### Excerpted records
= Beginning of Section =

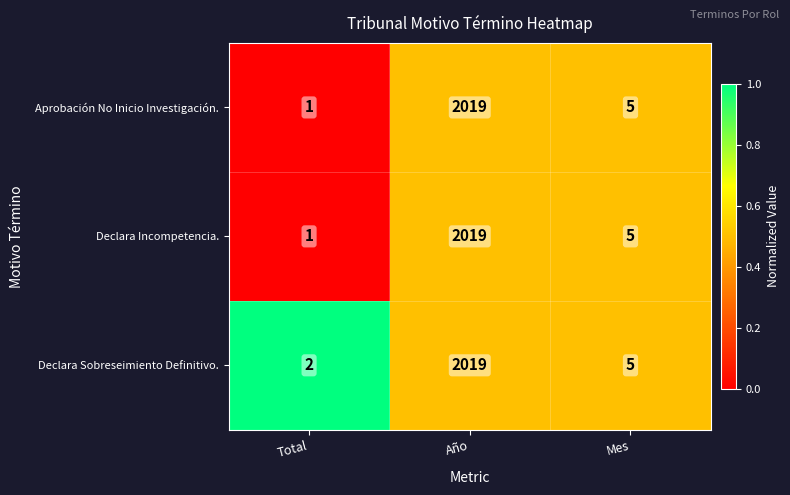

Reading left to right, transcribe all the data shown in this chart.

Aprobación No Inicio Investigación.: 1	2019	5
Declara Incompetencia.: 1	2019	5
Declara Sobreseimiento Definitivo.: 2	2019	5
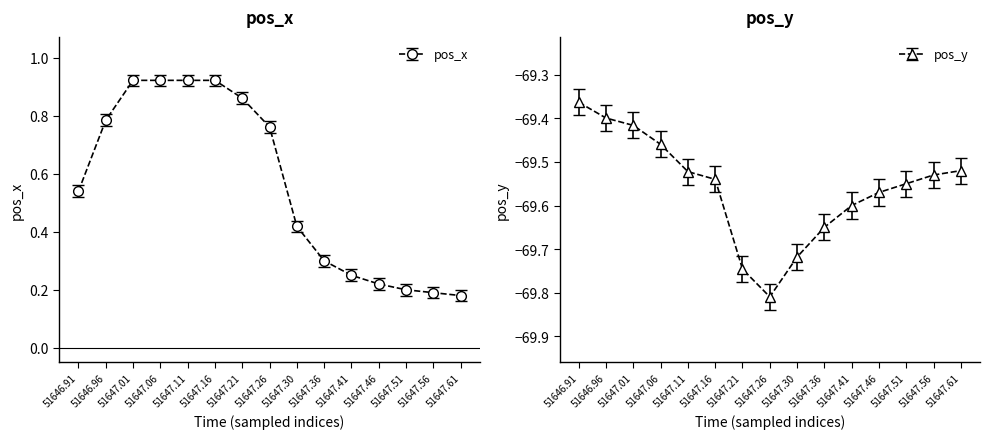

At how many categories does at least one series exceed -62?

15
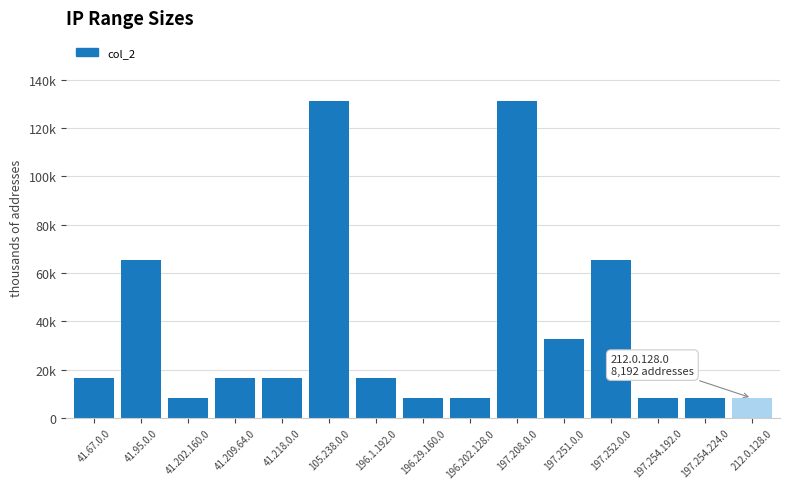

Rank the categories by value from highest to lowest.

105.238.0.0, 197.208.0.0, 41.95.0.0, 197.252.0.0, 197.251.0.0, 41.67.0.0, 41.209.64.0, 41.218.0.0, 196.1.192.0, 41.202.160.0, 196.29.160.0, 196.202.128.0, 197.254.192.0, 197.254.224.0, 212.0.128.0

= End of Section =
= Beginning of Section =

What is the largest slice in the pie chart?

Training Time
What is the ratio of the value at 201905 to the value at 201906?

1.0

= End of Section =
= Beginning of Section =

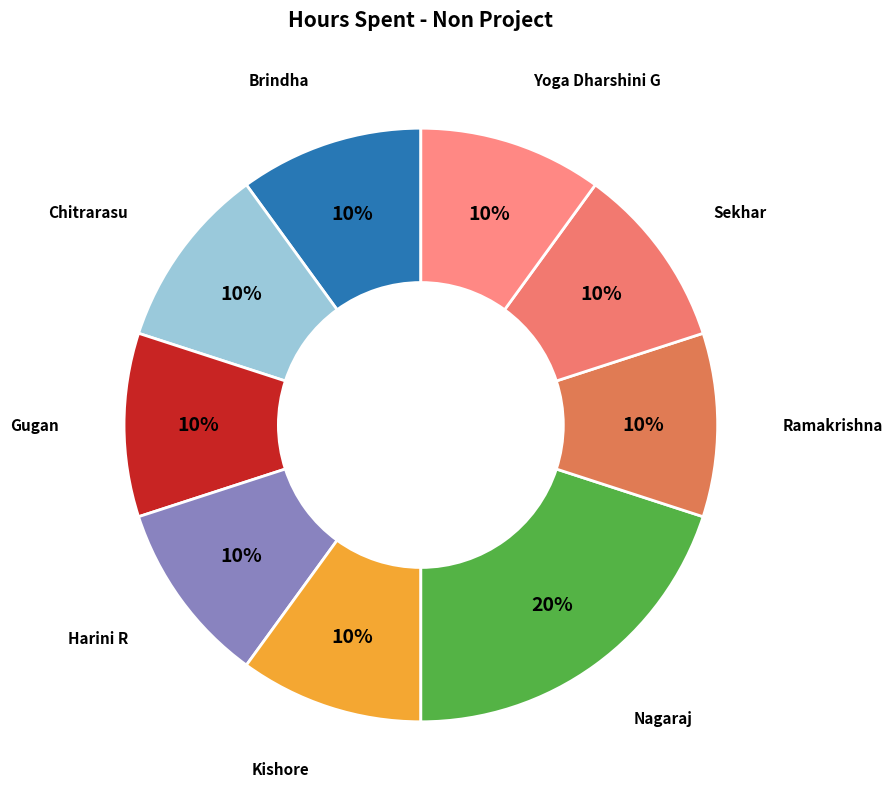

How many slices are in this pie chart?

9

= End of Section =

### What this task involves
List the stretch from the line containing "Rank the categories" through the line containing "197.254.192.0, 197.254.224.0, 212.0.128.0" as a numbered list, leaving out blank lines.

### Task response
1. Rank the categories by value from highest to lowest.
2. 105.238.0.0, 197.208.0.0, 41.95.0.0, 197.252.0.0, 197.251.0.0, 41.67.0.0, 41.209.64.0, 41.218.0.0, 196.1.192.0, 41.202.160.0, 196.29.160.0, 196.202.128.0, 197.254.192.0, 197.254.224.0, 212.0.128.0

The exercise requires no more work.